Graduate Students Offer Diversity Spotlights
May 7, 2017
Five graduate students in the College of Liberal Arts and Human Sciences recently participated in a Diversity Spotlight event, in which the Virginia Tech Graduate School’s 2017 Diversity Scholars gave five-minute presentations about their work in lightning-round format.
The scholars from the college have organized everything from the university’s first powwow to an Appalachian student support group to a popular-culture film series.
Melissa Faircloth, of Goldsboro, North Carolina, is a Ph.D. student in sociology. She earned her bachelor’s and her master’s degrees from East Carolina University. She serves as co-advisor for Native at Virginia Tech, a native and indigenous student organization.
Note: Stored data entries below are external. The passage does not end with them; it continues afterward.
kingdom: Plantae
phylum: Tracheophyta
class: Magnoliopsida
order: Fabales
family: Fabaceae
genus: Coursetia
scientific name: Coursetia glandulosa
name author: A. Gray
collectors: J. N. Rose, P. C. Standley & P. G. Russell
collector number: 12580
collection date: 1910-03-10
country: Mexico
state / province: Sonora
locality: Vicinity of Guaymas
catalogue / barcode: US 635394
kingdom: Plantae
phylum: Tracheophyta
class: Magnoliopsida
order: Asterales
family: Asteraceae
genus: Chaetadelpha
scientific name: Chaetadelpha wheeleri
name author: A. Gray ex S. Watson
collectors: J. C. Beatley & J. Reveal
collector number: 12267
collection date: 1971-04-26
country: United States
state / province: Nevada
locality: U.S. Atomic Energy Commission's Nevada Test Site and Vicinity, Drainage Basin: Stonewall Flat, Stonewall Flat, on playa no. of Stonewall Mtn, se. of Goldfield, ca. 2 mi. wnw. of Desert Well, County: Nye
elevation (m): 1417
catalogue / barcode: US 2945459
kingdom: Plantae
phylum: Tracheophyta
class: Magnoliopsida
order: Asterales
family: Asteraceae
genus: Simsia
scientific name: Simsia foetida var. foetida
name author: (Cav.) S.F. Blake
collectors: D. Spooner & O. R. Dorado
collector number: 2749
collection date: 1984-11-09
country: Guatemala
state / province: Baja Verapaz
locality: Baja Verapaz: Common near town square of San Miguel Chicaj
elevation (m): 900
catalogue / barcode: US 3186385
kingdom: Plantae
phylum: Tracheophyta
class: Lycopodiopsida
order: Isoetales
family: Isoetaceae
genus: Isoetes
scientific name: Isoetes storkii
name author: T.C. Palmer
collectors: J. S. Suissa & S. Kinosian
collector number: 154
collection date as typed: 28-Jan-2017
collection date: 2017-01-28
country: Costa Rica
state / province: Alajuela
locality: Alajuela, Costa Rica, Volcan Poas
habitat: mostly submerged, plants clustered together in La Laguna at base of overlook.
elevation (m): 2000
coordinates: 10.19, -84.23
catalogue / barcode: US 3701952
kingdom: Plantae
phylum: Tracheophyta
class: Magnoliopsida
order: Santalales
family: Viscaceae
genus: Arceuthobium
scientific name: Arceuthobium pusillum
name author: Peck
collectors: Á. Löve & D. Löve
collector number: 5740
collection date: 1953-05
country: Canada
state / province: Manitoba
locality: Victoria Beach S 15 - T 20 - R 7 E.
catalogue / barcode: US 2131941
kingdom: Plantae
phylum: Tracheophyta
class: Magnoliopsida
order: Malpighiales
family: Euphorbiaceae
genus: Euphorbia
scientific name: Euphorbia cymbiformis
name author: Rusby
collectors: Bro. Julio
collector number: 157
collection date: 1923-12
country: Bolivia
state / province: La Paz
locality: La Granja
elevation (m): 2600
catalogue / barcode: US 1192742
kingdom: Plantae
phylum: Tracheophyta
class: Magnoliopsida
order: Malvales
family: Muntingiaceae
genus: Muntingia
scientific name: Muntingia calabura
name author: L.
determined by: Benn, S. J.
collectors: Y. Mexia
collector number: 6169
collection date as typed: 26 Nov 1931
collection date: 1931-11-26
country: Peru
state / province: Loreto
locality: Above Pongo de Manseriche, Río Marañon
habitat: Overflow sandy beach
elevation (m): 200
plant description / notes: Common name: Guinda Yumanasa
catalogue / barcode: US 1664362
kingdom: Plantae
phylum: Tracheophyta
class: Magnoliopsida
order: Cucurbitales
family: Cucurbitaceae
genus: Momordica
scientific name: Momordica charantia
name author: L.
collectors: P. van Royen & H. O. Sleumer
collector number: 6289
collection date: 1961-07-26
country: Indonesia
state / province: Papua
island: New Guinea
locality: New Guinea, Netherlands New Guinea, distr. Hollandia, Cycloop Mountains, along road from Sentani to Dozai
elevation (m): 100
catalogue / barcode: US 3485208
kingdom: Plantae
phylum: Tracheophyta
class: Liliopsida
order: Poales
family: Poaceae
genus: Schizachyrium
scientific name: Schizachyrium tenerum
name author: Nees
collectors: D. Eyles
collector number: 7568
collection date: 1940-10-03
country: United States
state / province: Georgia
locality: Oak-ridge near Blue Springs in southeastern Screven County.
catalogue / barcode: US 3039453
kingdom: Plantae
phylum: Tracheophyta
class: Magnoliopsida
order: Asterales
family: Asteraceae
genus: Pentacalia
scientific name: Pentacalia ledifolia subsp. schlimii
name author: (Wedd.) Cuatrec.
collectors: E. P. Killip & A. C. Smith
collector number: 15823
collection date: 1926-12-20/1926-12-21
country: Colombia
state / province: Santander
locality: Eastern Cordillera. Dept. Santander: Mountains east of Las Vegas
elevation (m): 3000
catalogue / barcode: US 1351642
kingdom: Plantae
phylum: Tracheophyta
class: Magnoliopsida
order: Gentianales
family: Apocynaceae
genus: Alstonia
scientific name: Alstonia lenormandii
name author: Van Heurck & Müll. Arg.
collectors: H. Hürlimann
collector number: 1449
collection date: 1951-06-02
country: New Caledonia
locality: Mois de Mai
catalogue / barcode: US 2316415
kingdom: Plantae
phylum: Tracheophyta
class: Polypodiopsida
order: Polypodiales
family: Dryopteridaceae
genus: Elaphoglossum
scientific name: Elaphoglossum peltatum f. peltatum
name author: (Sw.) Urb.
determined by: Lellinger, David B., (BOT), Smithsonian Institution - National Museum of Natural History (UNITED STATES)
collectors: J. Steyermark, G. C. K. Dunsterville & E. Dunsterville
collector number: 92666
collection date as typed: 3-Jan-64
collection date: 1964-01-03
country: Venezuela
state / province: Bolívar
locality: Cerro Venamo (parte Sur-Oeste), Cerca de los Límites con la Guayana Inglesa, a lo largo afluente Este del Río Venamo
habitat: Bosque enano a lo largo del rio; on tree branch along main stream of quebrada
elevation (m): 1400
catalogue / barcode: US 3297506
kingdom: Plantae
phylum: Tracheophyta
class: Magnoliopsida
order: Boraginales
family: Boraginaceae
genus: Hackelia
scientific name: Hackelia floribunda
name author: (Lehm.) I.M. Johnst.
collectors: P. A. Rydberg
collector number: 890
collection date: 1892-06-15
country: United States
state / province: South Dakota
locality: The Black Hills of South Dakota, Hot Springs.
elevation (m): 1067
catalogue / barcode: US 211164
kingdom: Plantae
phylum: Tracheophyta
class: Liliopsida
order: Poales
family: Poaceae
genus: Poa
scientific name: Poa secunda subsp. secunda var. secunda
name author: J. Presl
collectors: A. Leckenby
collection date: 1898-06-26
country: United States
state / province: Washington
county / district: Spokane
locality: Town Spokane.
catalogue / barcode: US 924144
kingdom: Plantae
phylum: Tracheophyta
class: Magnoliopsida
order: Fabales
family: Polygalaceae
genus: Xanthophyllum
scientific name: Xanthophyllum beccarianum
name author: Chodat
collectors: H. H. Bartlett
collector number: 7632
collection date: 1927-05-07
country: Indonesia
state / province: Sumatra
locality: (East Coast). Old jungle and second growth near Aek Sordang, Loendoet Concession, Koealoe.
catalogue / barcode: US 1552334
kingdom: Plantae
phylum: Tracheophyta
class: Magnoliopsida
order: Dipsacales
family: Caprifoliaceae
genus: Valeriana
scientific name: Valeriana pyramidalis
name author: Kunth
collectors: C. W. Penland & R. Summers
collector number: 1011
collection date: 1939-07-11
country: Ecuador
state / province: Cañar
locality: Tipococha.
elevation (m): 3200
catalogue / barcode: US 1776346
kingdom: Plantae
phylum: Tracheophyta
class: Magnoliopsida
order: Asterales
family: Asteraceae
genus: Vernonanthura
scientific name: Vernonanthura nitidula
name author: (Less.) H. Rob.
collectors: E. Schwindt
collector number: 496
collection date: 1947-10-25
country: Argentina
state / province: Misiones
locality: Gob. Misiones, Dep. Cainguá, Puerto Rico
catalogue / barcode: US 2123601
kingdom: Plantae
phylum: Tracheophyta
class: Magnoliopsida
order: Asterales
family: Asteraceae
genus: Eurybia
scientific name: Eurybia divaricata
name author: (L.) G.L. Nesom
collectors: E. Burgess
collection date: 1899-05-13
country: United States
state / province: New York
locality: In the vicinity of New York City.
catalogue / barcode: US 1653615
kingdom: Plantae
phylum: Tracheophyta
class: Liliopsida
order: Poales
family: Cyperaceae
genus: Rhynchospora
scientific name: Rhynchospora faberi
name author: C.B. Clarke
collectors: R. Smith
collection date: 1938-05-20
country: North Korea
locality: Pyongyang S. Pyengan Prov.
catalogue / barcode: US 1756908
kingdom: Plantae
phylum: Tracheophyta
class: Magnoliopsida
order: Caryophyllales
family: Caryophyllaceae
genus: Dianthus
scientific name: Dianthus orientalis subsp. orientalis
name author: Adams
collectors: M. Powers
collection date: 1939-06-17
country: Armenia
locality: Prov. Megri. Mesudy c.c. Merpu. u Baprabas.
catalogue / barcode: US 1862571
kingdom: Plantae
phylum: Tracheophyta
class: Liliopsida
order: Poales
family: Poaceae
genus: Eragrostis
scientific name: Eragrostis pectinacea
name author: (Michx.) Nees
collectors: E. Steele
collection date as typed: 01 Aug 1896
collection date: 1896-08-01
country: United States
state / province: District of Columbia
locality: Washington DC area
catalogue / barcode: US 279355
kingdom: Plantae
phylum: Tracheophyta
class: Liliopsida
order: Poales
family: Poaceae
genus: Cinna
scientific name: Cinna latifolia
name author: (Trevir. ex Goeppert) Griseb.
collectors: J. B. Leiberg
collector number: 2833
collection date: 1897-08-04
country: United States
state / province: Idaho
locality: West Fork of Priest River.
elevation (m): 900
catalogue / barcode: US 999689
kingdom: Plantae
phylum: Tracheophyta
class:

She organized the first powwow on Virginia Tech’s campus to create visibility for underrepresented groups on campus, increase cultural education and competencies throughout campus and the greater Blacksburg community, and to provide a point of interest that might assist with indigenous student recruitment.
Jameson Jones, of Tazewell, Virginia, is a middle-school Spanish teacher and a Ph.D. student in education curriculum and instruction. He earned his bachelor’s degree from Roanoke College and his master’s degree from Appalachian State University. He is committed to community advocacy and development, as well as engaging in dialogue that bridges cross-cultural differences.
His project seeks to provide members of the Virginia Tech community a forum to share and learn from experiences related to Appalachian culture on campus and in our community. Natives and non-natives of the region are invited to participate to provide a holistic glimpse into life on a campus located in Appalachia.
Elizabeth Leigh McKagen, of Riner, Virginia, is a second year Ph.D. student in ASPECT, the Alliance for Social, Political, Ethical, and Cultural Thought. She received her bachelor’s and master’s degrees from Virginia Tech.
Her research interests include cultural studies, media studies, critical theory, popular culture, and science fiction studies. She plans to develop an event series that screens examples of popular science fiction television shows and create a space for discussion on diversity in popular culture and our academic environment.
Thomas Murray, of Chicago, Illinois, is a second-year M.F.A. candidate in directing and public dialogue in the School of Performing Arts. He earned his bachelor’s degree from Ball State University. He is writing a docudrama about the conflict between motorists and bicyclists on shared city streets.
For his Diversity Scholars project, he will partner with Alpha Psi Omega, the undergraduate theater honorary society, to lead a forum on queer and gender-based theater.
Emma Stamm, of Hudson Valley, New York, is a writer and Ph.D. student in the ASPECT program. She earned a bachelor’s degree from Bard College and a master’s degree from The New School.
Her research deploys continental philosophy and media theory to critique emerging Internet technologies. Her project ─ an art exhibit and panel discussion ─ brings attention to female and nonbinary digital and electronic artists at Virginia Tech.
The Diversity Scholars program was established in 2012 to help students develop and implement projects to improve inclusion and diversity through dialogue, advocacy, and change in programs and colleges across the university’s campuses.